Developed by the Ministry of Labour and Unioncamere, it supports evidence-informed employment, education and skills policies through high-frequency, territorially granular analysis.

Understanding labour market needs with high frequency and short lag is one of the most pressing challenges facing modern economies. Skills shortages, demographic change, technological innovation (artificial intelligence, virtual reality, etc.) and the green transition are reshaping demand faster than traditional data systems can track. In Italy, one of the main institutional responses to this challenge is the Excelsior information system, developed and coordinated by Italian Ministry of Labor and Social Policies and Unioncamere within the network of the Italian Chambers of Commerce with public authorities.
Excelsior is far more than a statistical survey. It is a comprehensive labour market intelligence system that collects, analyses and disseminates information on companies’ recruitment plans, skill requirements and training needs. On a regular basis, a very large sample of firms across sectors and territories is surveyed, generating one of Italy’s most detailed and timely datasets on labour demand.
At its core, Excelsior acts as a bridge between enterprises (understanding real needs), young students (education, training system and school and career guidance) and political authorities (public policy). By capturing firms’ hiring intentions and expected difficulties in recruitment, it helps tackle the structural mismatch between the supply of skills and the needs of the productive system. Its data are used by policymakers, education providers and career guidance services to better align curricula, training pathways and orientation activities with labour market realities.
This makes Excelsior an important tool for evidence-informed policymaking. Its outputs support employment policies at national and regional level, as well as active labour market measures and skills strategies. The platform also contributes to local decision-making, enabling territories to identify sector-specific shortages, emerging professions and persistent mismatches that may be overlooked in more aggregated statistics.One of Excelsior’s key strengths lies in its territorial granularity. Thanks to the widespread presence of the Chambers of Commerce, data can be analysed at national, regional and provincial (local) level, allowing for targeted interventions tailored to the specific characteristics of each area.
Equally important is timeliness. Regular data collection ensures that shifts in labour demand linked to economic cycles, technological adoption or regulatory change are captured promptly. In a rapidly evolving labour market, this responsiveness is a decisive advantage.

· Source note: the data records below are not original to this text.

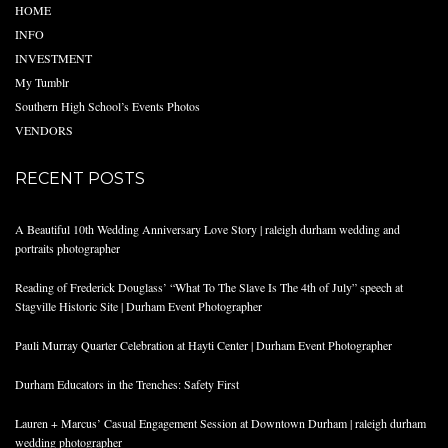
HOME
INFO
INVESTMENT
My Tumblr
Southern High School’s Events Photos
VENDORS
RECENT POSTS
A Beautiful 10th Wedding Anniversary Love Story | raleigh durham wedding and
portraits photographer
Reading of Frederick Douglass’ “What To The Slave Is The 4th of July” speech at
Stagville Historic Site | Durham Event Photographer
Pauli Murray Quarter Celebration at Hayti Center | Durham Event Photographer
Durham Educators in the Trenches: Safety First
Lauren + Marcus’ Casual Engagement Session at Downtown Durham | raleigh durham
wedding photographer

Excelsior plays a growing role in monitoring the skills implications of the digital and green transitions. By identifying demand for digital, technical and environmental competences, it underpins the design of reskilling and upskilling strategies, especially for SMEs and younger workers.
In doing so, Excelsior shows how labour market intelligence, when embedded in a strong institutional network, can move beyond analysis and help translate data into informed, forward-looking action.